7 Times When It’s Okay to Be Selfish
Parents taught us that being selfish is something utterly bad and disgraceful and all our life we live suppressing the desire to put ourselves first. Indeed, if you want to cooperate with people effectively you should consider their needs. Being selfish means doing something that brings you satisfaction, helps to achieve a result or bring benefit. It also means that your act might be harmful to others. But what about certain situations when your own needs should be the first priority? I think about selfishness each time I face a choice: to please others or to do something for myself. My inner voice tells me to choose the last one. Don’t get me wrong, I’m not justifying selfish people, but there are certain situations in life when being selfish is absolutely okay.
1. When you want to end your toxic relationship
You stay in toxic relationship for the sake of your partner only. It literally means that hurting his feelings is bad while hurting your own feelings is absolutely okay. However hard you may try to save the situation, toxic relationships are always doomed. So the earlier you break up the more time you’ll save. Trust me, your guy feels your indifference, pretense and torments and most probably both of you will feel better separately. Don’t regret the wasted time, make advantage of the experience and start a new life alone.
2. When you want to stay at home
Being at home alone is very important to me since I need some me time to recover after a busy week and just enjoy the sanity and silence of my home. But I have some friends who try to get me out to save their evening. I bet every person has a super social fellow who enjoys loud music late at night or who just keeps talking too much.

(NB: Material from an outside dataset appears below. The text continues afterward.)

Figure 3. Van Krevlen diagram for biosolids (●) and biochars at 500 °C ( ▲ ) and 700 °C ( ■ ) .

I’ve realized that I don’t have to think up any excuses or lie about how busy I am. ‘I don’t want’ is already a good reason to stay at home. Moreover, you should feel okay to limit your communication with people who bring you down.

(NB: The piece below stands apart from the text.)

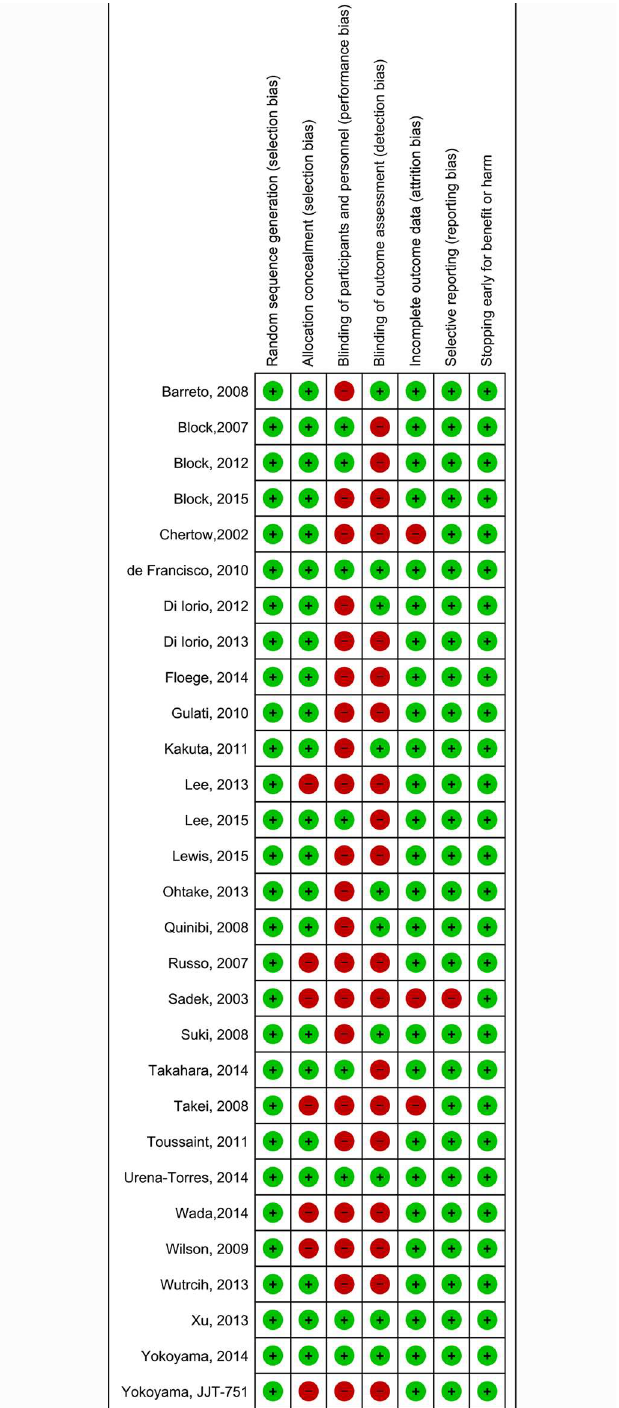
Fig 2. Risk of bias assessment for surrogate outcomes.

3. When you don’t want to celebrate holidays
Each time it comes to my birthday or Christmas or any other big holiday, I feel a little bit stressed. When I grew up I started valuing my time. I know that there are some people in my life I want to spend time with. And it would be very dishonest to pretend that I’m happy to see all those kinsfolk and fellows when in reality I’m not. I’ve been celebrating my birthday with my nearest and dearest only for many years. People resented not being invited to celebrate and I really felt guilty at first. But after all, it’s my holiday and I want to spend it with my close people.
4. When you want to change your job
When you have a really good job and a good boss and colleagues, you might find it dishonest to quit your job. The feeling of guilt and betrayal is even stronger if you plan to leave during a busy period or if you’re a valuable employee. You put off the decision till the next month and the situation repeats over and over. Even though it feels awfully uneasy, you should be determined when it comes to your future. Once you make a decision, you should stick to it.

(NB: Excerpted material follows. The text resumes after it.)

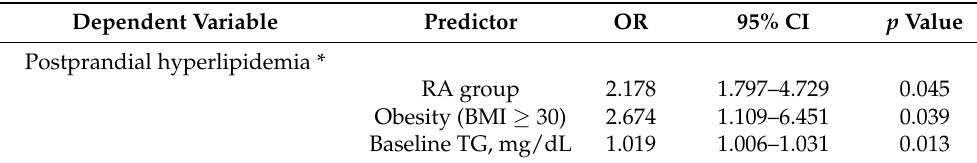
Table 5. Logistic regression model for factors associated with postprandial hyperlipidemia in the whole group. Dependent Variable Predictor OR 95% CI p Value Postprandial hyperlipidemia * RA group 2.178 1.797–4.729 0.045 Obesity (BMI ≥ 30) 2.674 1.109–6.451 0.039 Baseline TG, mg/dL 1.019 1.006–1.031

5. When you feel like a people pleaser
Being a people pleaser means you want everyone around you to be satisfied and happy, even at the cost of your own happiness. Perhaps, you just don’t want to face disappointment and resentment. But each time you satisfy somebody else’s needs you became futher from meeting your own happiness. Learn to say ‘No’ and start doing something for yourself. When you free yourself from manipulations, you’ll feel better both physically and emotionally. You won’t be so overwhelmed with tasks and you’ll have more time for yourself.
6. When someone’s using your items
I faced this problem when I shared a room with my dormmate. Some people find it acceptable to share their clothes, cosmetics and personal items with their friends, while others cannot accept that. So I’m exactly the person that cannot stand when other people take my things, especially without asking me. When you don’t want your friend to use your things it doesn’t mean you’re greedy and selfish. It means that some things cannot be shared at all. Try to talk to your roommate and establish certain boundaries. In this case you’re not selfish, you just define your comfort zone.
7. When you need a pick-me-up
Finally, it’s okay to be a little bit selfish when you really need help and support. Very often people tend to hold in their feelings and not to burden their friends with their problems. It’s an utterly wrong attitude. Friendship cannot be one-sided, otherwise it will certainly lead to breakdown. After all, friends exist to support you and lend a helping hand when you’re down. True relationship is about giving and receiving from both parties. So when you feel bad, don’t be afraid to call your friend and ask for a heart-to-heart talk.
Certainly, you shouldn’t be totally indifferent to other people. Going from one extreme to another is also unhealthy. Find a reasonable middle and stick to it. A healthy selfishness can significantly improve the quality of your life and your well-being. Being selfish every now and then is a sure way to happiness and wisdom.